この一カ月の間にはいくつか山場がありました。
予算委員会では、まず「基本的質疑」が総理及び全閣僚出席の下、テレビ中継で行われます。これは例年3日行われ、うち2日がテレビ中継です。次に「一般質疑」が行われ、質問者の内容に応じて総理以外の大臣が出席します。テレビ中継はありません。そして「集中審議」があります。これは、審議を通じてさらに議論を深める必要があるときに開かれるもので、総理及び担当大臣が出席しテレビ中継されます。
野党側は、何とかこの「集中審議」を数多く開催し、テレビの前で国民にアピールしようとするのですが、朝9時から17時まで昼食時以外休みなく質疑が行われることは、準備や一日中着席していることの負担を考えると、想像以上にきついというのが実感です。ちなみに、各国首相の議会出席日数はおおむね日本の89日に対し、イギリス36日、フランス12日、ドイツ11日だそうです。総理の負担を考えれば、見直していくべきだと思います。
このようなことから、集中審議を何をテーマに何回行うかの攻防が、一つの山場です。今回は、7日、14日、20日、24日と行いましたが、特に7日に続いての8日か9日にも集中審議をという要求が強くありました。しかし、10日のトランプ大統領との初の首脳会談のための訪米を控えて総理の丸一日の拘束は準備や身体的負担から容赦願いたいと要求を断り、一般質疑として開催しました。実際に新聞の総理の動静を見ても、両日ともに打ち合わせがびっしり掲載されていました。日米首脳会談は世界が注目しており、十分な準備と万全な体調で臨んでいただきたいと思っていただけにホッとした次第です。
中盤から終盤にかけては、地方公聴会と中央公聴会の設定が大きな山場です。特に中央公聴会は、採決の目安になることから、もっとも大きな山場となります。この設定には質問時間、特に野党側の質問がどの程度確保されたかが一つの目安になります。そのため、年度内の採決を目指そうとすると、どうしても与党の質問時間を削って野党に回さざるを得ません。
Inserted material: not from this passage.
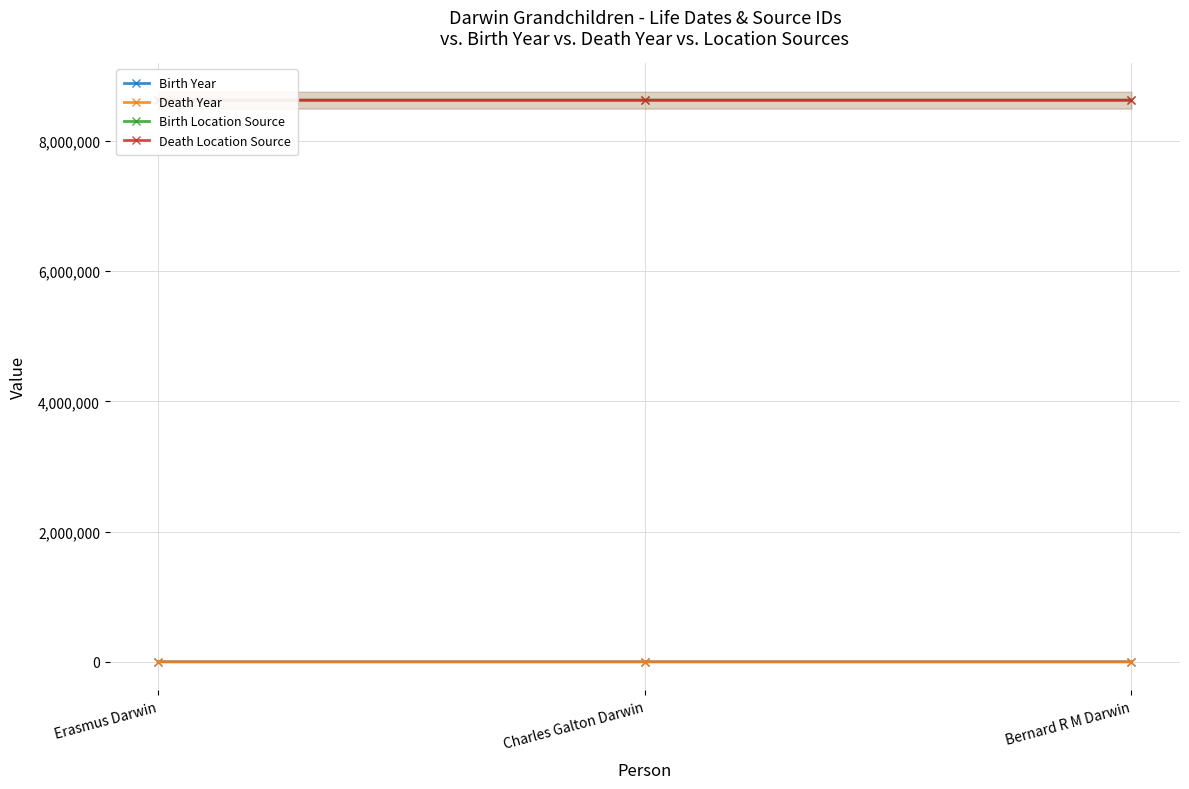

True or false: Death Location Source has a value of 2800970 at Charles Galton Darwin.

False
当初、冒頭の基本的質疑で茂木政調会長に続き、私も質問を行う予定でした。しかし、野党との交渉でどうしても与党側の質問時間を確保できず、委員会運営に責任を持ち質問者決定の最終責任者でもある筆頭理事たる私自身の質問をやめて他の議員に譲った次第です。質問やテレビ向けのパネルなどの資料も準備していましたが、幻の質問となり残念です。
よく皆さんから、なぜ与党議員はもっと質問をしないのかと尋ねられますが、以上のような事情もあることをご理解いただきたいと思います。
いずれにしろ、筆頭理事の役目をひとまず無事に果たせ、安堵しています。